Task details » Go line by line through the data below and work out how many lines contain "emph"; the answer is that number alone.
————————
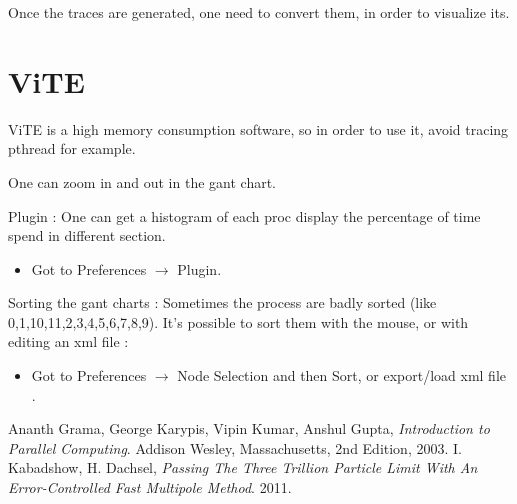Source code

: \documentclass[12pt,letterpaper,titlepage]{report}
\begin{document}
Once the traces are generated, one need to convert them, in order to
visualize its.

\section{ViTE}
ViTE is a high memory consumption software, so in order to use it,
avoid tracing pthread for example.

One can zoom in and out in the gant chart.

Plugin : One can get a histogram of each proc display the percentage
of time spend in different section.
\begin{itemize}
  \item Got to Preferences $\rightarrow$ Plugin.
\end{itemize}

Sorting the gant charts : Sometimes the process are badly sorted (like
0,1,10,11,2,3,4,5,6,7,8,9). It's possible to sort them with the mouse,
or with editing an xml file : 
\begin{itemize}
  \item Got to Preferences $\rightarrow$ Node Selection and then Sort,
    or export/load xml file .
\end{itemize}


\begin{thebibliography}{9}
  Ananth Grama, George Karypis, Vipin Kumar, Anshul Gupta,
  \emph{Introduction to Parallel Computing}.
  Addison Wesley, Massachusetts,
  2nd Edition,
  2003.
  I. Kabadshow, H. Dachsel,
  \emph{Passing The Three Trillion Particle Limit With An Error-Controlled Fast Multipole Method}.
  2011.
\end{thebibliography}
\end{document}

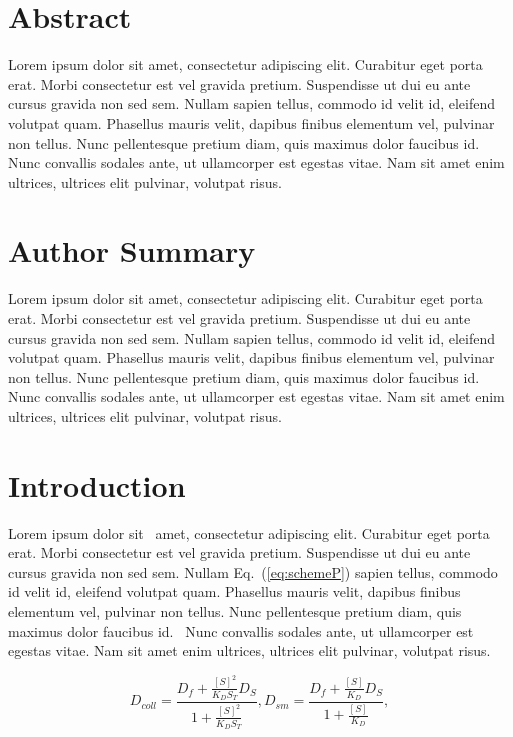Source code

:\documentclass[10pt,letterpaper]{article}
\begin{document}
\section*{Abstract}

Lorem ipsum dolor sit amet, consectetur adipiscing elit. Curabitur eget porta
erat. Morbi consectetur est vel gravida pretium. Suspendisse ut dui eu ante
cursus gravida non sed sem. Nullam sapien tellus, commodo id velit id, eleifend
volutpat quam. Phasellus mauris velit, dapibus finibus elementum vel, pulvinar
non tellus. Nunc pellentesque pretium diam, quis maximus dolor faucibus id. Nunc
convallis sodales ante, ut ullamcorper est egestas vitae. Nam sit amet enim
ultrices, ultrices elit pulvinar, volutpat risus.


\section*{Author Summary}
Lorem ipsum dolor sit amet, consectetur adipiscing elit. Curabitur eget porta
erat. Morbi consectetur est vel gravida pretium. Suspendisse ut dui eu ante
cursus gravida non sed sem. Nullam sapien tellus, commodo id velit id, eleifend
volutpat quam. Phasellus mauris velit, dapibus finibus elementum vel, pulvinar
non tellus. Nunc pellentesque pretium diam, quis maximus dolor faucibus id. Nunc
convallis sodales ante, ut ullamcorper est egestas vitae. Nam sit amet enim
ultrices, ultrices elit pulvinar, volutpat risus.

\linenumbers

\section*{Introduction}
Lorem ipsum dolor sit~\cite{bib1} amet, consectetur adipiscing elit. Curabitur
eget porta erat. Morbi consectetur est vel gravida pretium. Suspendisse ut dui
eu ante cursus gravida non sed sem. Nullam Eq.~(\ref{eq:schemeP}) sapien tellus,
commodo id velit id, eleifend volutpat quam. Phasellus mauris velit, dapibus
finibus elementum vel, pulvinar non tellus. Nunc pellentesque pretium diam, quis
maximus dolor faucibus id.~\cite{bib2} Nunc convallis sodales ante, ut
ullamcorper est egestas vitae. Nam sit amet enim ultrices, ultrices elit
pulvinar, volutpat risus.

\begin{equation}\label{eq:schemeP} 
D_{coll} = \frac{D_f+\frac{[S]^2}{K_D S_T} D_S} {1+\frac{[S]^2}{K_D S_T}}, 
D_{sm} = \frac{D_f+ \frac{[S]}{K_D} D_S}{1+\frac{[S]}{K_D}},
\end{equation}
\end{document}
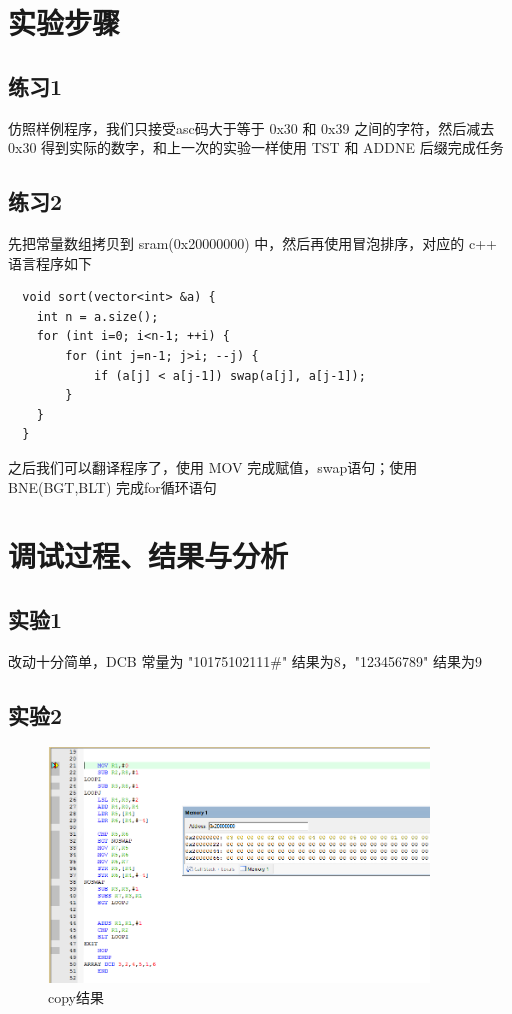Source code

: \documentclass[a4paper,10pt,UTF8]{paper}
\numberwithin{equation}{section}
\numberwithin{figure}{section}
\begin{document}
\section{实验步骤}

\subsection{练习1}

仿照样例程序，我们只接受asc码大于等于 0x30 和 0x39 之间的字符，然后减去 0x30 得到实际的数字，和上一次的实验一样使用 TST 和 ADDNE 后缀完成任务

\subsection{练习2}

先把常量数组拷贝到 sram(0x20000000) 中，然后再使用冒泡排序，对应的 c++ 语言程序如下

\begin{verbatim}
  void sort(vector<int> &a) {
    int n = a.size();
    for (int i=0; i<n-1; ++i) {
        for (int j=n-1; j>i; --j) {
            if (a[j] < a[j-1]) swap(a[j], a[j-1]);
        }
    }
  }
\end{verbatim}

之后我们可以翻译程序了，使用 MOV 完成赋值，swap语句；使用 BNE(BGT,BLT) 完成for循环语句

\section{调试过程、结果与分析}

\subsection{实验1}

改动十分简单，DCB 常量为 "10175102111\#" 结果为8，"123456789" 结果为9

\subsection{实验2}

\begin{figure}[h]
  \centering
  \includegraphics[width=0.9\textwidth]{2.PNG}
  \caption{copy结果}
  \label{fig:2}
\end{figure}
\end{document}
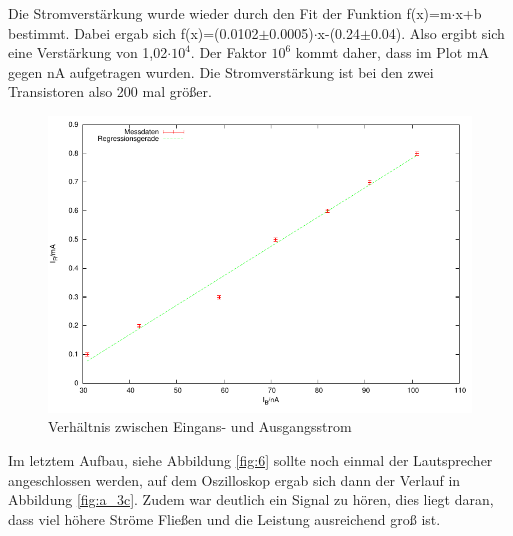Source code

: \documentclass[12pt,a4paper]{article}
\begin{document}
Die Stromverstärkung wurde wieder durch den Fit der Funktion f(x)=m$\cdot$x+b bestimmt. Dabei ergab sich f(x)=(0.0102$\pm$0.0005)$\cdot$x-(0.24$\pm$0.04). Also ergibt sich eine Verstärkung von 1,02$\cdot10^4$. Der Faktor $10^6$ kommt daher, dass im Plot mA gegen nA aufgetragen wurden. Die Stromverstärkung ist bei den zwei Transistoren also 200 mal größer.


\begin{figure}[H] 
  \centering
    \includegraphics[scale = 0.7]{a_3b_i.pdf}
  	\caption[Verhältnis zwischen Eingans- und Ausgangsstrom]{Verhältnis zwischen Eingans- und Ausgangsstrom}
  \label{fig:a_3b_i}
\end{figure}

Im letztem Aufbau, siehe Abbildung \ref{fig:6} sollte noch einmal der Lautsprecher angeschlossen werden, auf dem Oszilloskop ergab sich dann der Verlauf in Abbildung \ref{fig:a_3c}. Zudem war deutlich ein Signal zu hören, dies liegt daran, dass viel höhere Ströme Fließen und die Leistung ausreichend groß ist.
\end{document}
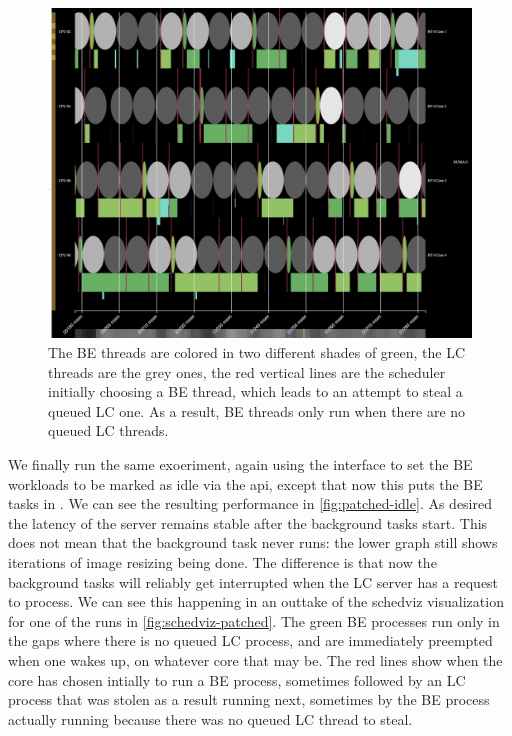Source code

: \begin{figure}[t]
    \centering
    \includegraphics[width=\columnwidth]{graphs/schedviz-patched.png}
    \caption{The BE threads are colored in two different shades of green, the LC
    threads are the grey ones, the red vertical lines are the scheduler
    initially choosing a BE thread, which leads to an attempt to steal a queued
    LC one. As a result, BE threads only run when there are no queued LC
    threads.}\label{fig:schedviz-patched}
\end{figure}

We finally run the same exoeriment, again using the \cgroups{} interface to set
the BE workloads to be marked as idle via the \cgroups{} api, except that now
this puts the BE tasks in \schedbe{}. We can see the resulting performance in
\autoref{fig:patched-idle}. As desired the latency of the server remains stable
after the background tasks start. This does not mean that the background task
never runs: the lower graph still shows iterations of image resizing being done.
The difference is that now the background tasks will reliably get interrupted
when the LC server has a request to process. We can see this happening in an
outtake of the schedviz visualization for one of the runs in
\autoref{fig:schedviz-patched}. The green BE processes run only in the gaps
where there is no queued LC process, and are immediately preempted when one
wakes up, on whatever core that may be. The red lines show when the core has
chosen intially to run a BE process, sometimes followed by an LC process that
was stolen as a result running next, sometimes by the BE process actually
running because there was no queued LC thread to steal.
————————
Solution » 2